Champagne was the mayor of Saint-Séverin-de-Proulxville from 1981 to his election for the progressive-conservative in 1984.

==Member of the House of Commons==

Champagne was among moderate supporters of the Quebec sovereignty movement, who gave a chance to the beau risque approach in the aftermath of the 1980 Quebec Referendum.

He successfully ran as a Progressive Conservative candidate in the Quebec riding of Champlain in the 1984 and was re-elected in 1988. Champagne was a member in the 33rd and 34th Canadian Parliaments.

Champagne lost his bid for re-election in 1993, against Bloc Québécois candidate Réjean Lefebvre.

==Provincial politics==

Champagne ran for the Parti Québécois (PQ) nomination for the 2001 by-election in the district of Laviolette, with the backing of influential party insider and Cabinet Member Gilles Baril. However, local PQ card-carrying supporters chose Yves Demers over him.

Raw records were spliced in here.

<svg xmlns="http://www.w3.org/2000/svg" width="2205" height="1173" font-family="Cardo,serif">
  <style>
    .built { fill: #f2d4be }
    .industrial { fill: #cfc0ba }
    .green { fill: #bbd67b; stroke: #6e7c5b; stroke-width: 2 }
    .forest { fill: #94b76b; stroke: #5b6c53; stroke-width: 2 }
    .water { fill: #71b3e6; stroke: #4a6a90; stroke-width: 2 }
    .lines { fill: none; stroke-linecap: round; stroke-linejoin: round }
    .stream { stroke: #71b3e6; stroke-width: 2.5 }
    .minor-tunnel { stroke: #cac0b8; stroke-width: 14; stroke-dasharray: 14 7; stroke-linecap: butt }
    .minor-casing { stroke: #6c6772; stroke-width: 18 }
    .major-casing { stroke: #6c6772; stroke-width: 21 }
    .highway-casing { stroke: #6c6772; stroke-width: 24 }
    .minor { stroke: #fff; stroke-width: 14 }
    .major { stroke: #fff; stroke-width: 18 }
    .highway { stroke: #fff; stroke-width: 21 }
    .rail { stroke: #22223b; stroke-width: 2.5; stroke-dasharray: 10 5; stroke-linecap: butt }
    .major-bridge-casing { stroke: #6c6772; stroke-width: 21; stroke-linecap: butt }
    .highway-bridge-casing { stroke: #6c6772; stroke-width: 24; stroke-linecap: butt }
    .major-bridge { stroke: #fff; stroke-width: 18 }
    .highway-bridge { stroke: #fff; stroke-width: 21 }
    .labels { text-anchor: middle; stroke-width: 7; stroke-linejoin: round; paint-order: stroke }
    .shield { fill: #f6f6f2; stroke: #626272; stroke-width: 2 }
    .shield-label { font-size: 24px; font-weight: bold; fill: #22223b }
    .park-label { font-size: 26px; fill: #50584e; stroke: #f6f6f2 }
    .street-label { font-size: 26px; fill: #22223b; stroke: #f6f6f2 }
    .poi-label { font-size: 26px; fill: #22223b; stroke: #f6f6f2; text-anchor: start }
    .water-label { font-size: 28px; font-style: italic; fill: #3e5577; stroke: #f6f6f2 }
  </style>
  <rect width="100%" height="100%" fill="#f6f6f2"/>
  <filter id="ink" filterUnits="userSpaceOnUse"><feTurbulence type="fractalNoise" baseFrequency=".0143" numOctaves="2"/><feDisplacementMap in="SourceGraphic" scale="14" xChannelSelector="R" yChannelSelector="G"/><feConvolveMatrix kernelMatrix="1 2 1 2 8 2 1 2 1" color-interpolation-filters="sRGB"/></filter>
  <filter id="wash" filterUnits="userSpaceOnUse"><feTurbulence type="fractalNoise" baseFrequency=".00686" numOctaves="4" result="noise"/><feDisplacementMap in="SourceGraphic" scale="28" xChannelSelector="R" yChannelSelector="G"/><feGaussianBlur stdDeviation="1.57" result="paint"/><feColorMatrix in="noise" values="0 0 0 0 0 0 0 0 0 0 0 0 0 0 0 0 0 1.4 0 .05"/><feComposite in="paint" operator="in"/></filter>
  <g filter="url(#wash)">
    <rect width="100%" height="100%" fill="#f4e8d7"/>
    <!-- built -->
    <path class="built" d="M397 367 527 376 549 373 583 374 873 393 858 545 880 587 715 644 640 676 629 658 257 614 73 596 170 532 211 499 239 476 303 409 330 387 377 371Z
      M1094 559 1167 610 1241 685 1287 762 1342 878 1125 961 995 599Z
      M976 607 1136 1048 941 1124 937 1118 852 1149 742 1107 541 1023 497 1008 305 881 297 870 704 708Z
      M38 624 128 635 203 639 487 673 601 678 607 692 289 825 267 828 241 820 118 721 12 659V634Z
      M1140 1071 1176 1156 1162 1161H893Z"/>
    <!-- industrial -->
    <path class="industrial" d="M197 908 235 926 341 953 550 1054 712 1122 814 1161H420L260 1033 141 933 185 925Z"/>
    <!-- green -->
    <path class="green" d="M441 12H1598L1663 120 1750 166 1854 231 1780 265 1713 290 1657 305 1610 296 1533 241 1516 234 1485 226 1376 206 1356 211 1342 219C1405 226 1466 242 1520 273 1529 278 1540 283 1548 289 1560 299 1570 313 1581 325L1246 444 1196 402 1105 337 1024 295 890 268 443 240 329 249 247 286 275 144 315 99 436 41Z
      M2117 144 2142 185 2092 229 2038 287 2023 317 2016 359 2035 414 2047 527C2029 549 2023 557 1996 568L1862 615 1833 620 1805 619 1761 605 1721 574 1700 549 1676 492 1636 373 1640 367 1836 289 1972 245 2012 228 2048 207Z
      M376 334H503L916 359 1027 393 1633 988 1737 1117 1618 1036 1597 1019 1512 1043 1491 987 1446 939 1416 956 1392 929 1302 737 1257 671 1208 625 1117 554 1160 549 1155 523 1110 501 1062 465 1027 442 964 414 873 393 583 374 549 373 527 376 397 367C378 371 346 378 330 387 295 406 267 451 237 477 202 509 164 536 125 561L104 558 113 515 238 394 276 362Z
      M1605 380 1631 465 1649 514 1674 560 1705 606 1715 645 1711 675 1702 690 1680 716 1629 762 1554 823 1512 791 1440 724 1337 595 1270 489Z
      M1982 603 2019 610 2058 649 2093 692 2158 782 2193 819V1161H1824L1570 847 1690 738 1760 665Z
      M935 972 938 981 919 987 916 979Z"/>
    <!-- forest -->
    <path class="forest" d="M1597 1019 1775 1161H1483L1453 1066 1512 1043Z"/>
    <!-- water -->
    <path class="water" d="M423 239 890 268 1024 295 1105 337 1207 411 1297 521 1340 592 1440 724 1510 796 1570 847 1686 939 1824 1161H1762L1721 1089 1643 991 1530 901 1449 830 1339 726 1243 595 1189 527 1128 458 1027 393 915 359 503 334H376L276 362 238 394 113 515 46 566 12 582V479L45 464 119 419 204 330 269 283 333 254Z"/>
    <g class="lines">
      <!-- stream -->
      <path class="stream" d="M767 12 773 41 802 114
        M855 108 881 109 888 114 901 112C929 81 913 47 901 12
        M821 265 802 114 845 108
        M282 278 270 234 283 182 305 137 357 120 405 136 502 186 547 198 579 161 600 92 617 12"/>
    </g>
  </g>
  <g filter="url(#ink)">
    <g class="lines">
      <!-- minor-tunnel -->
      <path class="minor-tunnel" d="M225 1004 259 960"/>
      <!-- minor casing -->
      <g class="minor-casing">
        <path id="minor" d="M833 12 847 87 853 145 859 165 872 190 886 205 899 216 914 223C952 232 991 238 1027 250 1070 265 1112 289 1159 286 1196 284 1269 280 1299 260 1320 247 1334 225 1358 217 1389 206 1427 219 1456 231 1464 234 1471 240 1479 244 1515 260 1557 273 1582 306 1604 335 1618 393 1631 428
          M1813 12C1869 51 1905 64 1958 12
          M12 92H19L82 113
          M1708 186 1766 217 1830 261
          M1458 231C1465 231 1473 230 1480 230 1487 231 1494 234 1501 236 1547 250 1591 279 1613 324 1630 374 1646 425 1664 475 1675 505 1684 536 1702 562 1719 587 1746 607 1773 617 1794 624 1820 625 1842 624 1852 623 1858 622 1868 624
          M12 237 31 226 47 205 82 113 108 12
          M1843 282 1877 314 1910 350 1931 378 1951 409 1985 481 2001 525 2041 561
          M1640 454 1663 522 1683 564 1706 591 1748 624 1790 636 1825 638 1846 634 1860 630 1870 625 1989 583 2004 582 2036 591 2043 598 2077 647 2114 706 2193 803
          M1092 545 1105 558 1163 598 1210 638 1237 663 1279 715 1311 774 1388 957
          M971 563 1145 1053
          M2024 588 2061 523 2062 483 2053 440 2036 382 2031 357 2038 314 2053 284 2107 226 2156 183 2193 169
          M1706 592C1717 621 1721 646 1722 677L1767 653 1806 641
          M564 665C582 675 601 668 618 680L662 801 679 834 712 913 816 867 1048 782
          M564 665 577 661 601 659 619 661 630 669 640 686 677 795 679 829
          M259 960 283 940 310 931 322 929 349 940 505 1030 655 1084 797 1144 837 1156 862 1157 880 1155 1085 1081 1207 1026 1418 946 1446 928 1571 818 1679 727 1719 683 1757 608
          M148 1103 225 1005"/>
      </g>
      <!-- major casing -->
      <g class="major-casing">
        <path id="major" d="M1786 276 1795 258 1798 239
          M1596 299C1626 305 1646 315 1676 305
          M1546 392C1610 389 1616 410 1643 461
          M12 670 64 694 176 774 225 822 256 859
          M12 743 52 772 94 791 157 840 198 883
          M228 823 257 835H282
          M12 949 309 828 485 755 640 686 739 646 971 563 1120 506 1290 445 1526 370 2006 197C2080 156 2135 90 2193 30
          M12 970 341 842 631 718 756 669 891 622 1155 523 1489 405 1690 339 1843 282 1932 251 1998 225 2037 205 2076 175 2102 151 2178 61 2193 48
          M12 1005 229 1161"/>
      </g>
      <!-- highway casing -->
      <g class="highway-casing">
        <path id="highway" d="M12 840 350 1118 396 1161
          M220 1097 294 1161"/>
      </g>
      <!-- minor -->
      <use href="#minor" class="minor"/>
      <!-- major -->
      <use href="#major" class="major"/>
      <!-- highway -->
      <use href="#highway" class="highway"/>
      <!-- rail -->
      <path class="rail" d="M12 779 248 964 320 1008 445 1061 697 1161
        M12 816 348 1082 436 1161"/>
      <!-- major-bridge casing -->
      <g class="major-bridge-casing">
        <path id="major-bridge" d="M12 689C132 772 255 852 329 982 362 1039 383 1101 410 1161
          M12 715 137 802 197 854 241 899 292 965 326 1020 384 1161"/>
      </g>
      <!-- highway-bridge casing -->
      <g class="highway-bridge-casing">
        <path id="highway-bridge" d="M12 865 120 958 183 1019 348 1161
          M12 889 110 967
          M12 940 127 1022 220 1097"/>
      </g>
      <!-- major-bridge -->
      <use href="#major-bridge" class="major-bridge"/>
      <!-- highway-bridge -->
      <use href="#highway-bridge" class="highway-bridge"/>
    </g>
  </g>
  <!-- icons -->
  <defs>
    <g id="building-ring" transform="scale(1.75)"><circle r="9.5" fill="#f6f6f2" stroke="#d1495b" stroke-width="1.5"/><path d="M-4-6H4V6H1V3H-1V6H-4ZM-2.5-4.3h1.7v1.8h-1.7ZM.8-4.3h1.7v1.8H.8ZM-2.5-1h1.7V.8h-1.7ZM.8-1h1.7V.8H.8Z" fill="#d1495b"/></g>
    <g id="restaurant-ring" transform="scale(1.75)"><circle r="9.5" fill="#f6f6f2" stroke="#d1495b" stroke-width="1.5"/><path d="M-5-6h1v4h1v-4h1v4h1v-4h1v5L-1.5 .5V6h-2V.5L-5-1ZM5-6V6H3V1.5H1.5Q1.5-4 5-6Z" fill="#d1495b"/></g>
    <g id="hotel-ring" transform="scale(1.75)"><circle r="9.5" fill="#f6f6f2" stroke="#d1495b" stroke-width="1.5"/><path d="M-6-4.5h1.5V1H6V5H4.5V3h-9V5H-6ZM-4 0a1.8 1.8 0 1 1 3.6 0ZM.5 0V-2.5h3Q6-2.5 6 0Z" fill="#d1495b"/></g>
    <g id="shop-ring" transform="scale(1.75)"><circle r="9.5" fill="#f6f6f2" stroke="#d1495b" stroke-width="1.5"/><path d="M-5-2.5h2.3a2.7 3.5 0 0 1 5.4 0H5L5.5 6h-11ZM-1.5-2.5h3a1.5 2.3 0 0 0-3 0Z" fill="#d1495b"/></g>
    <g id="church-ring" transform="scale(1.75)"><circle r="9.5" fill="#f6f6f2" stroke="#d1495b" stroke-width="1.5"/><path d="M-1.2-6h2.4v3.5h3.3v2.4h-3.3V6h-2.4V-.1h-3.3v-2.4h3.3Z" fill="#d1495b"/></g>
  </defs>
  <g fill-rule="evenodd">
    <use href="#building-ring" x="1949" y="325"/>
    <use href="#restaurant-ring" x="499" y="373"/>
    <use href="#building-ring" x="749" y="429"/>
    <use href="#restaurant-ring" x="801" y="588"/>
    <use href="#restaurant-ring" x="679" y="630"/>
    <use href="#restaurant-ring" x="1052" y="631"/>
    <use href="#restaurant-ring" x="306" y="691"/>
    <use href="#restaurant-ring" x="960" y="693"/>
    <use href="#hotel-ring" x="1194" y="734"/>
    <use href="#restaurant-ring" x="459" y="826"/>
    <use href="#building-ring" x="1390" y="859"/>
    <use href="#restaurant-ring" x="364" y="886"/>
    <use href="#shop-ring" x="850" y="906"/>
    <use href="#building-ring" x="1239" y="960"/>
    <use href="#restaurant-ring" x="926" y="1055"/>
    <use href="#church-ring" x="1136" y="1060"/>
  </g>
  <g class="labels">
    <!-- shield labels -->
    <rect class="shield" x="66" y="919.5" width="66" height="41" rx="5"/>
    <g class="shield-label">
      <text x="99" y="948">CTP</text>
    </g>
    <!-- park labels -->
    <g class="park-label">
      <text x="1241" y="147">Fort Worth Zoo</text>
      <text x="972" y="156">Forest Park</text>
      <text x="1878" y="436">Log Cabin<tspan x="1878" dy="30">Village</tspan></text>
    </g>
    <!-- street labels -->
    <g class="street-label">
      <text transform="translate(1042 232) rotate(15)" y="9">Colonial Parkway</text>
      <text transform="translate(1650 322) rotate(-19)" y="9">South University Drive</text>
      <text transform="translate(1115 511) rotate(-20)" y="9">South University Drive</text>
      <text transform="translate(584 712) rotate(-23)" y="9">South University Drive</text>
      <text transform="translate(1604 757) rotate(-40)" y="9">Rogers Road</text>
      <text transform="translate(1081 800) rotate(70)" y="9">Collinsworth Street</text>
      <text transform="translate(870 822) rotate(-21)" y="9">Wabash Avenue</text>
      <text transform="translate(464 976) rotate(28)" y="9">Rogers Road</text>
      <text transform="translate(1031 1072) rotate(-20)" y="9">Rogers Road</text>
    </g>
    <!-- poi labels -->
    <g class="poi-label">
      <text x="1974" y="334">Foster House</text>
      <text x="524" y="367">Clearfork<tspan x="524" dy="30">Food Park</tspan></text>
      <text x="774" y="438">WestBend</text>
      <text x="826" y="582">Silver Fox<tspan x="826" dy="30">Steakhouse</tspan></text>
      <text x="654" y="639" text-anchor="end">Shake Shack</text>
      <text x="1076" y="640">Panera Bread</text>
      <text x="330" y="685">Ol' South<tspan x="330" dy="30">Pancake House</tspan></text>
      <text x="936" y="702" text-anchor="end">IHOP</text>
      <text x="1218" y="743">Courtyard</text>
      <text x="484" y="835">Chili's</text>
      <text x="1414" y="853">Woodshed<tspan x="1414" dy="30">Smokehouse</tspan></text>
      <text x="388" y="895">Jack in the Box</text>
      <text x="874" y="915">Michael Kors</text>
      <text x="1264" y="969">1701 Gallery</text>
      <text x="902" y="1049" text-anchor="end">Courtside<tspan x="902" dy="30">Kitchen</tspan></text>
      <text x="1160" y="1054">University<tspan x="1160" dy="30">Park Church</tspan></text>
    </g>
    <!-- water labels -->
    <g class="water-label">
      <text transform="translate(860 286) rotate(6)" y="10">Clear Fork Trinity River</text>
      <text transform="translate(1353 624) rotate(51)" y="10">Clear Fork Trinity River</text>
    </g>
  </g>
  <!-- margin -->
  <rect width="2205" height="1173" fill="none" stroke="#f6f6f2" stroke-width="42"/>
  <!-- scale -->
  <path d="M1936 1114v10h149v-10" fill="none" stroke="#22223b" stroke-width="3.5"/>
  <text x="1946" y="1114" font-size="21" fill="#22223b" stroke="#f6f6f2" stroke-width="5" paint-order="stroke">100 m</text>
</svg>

Demers eventually lost the election against Liberal Julie Boulet.

== Return to municipal politics ==

Michel Champagne ran again for the mayorship of Saint-Séverin in 2009 and he was re-elected without opposition during the municipal election. He became the mayor again 25 years after he left this position to enter federal politics.

==Honors==

Champagne served as President of the Festival Western de Saint-Tite in 1996 and he was the General Manager in 1997.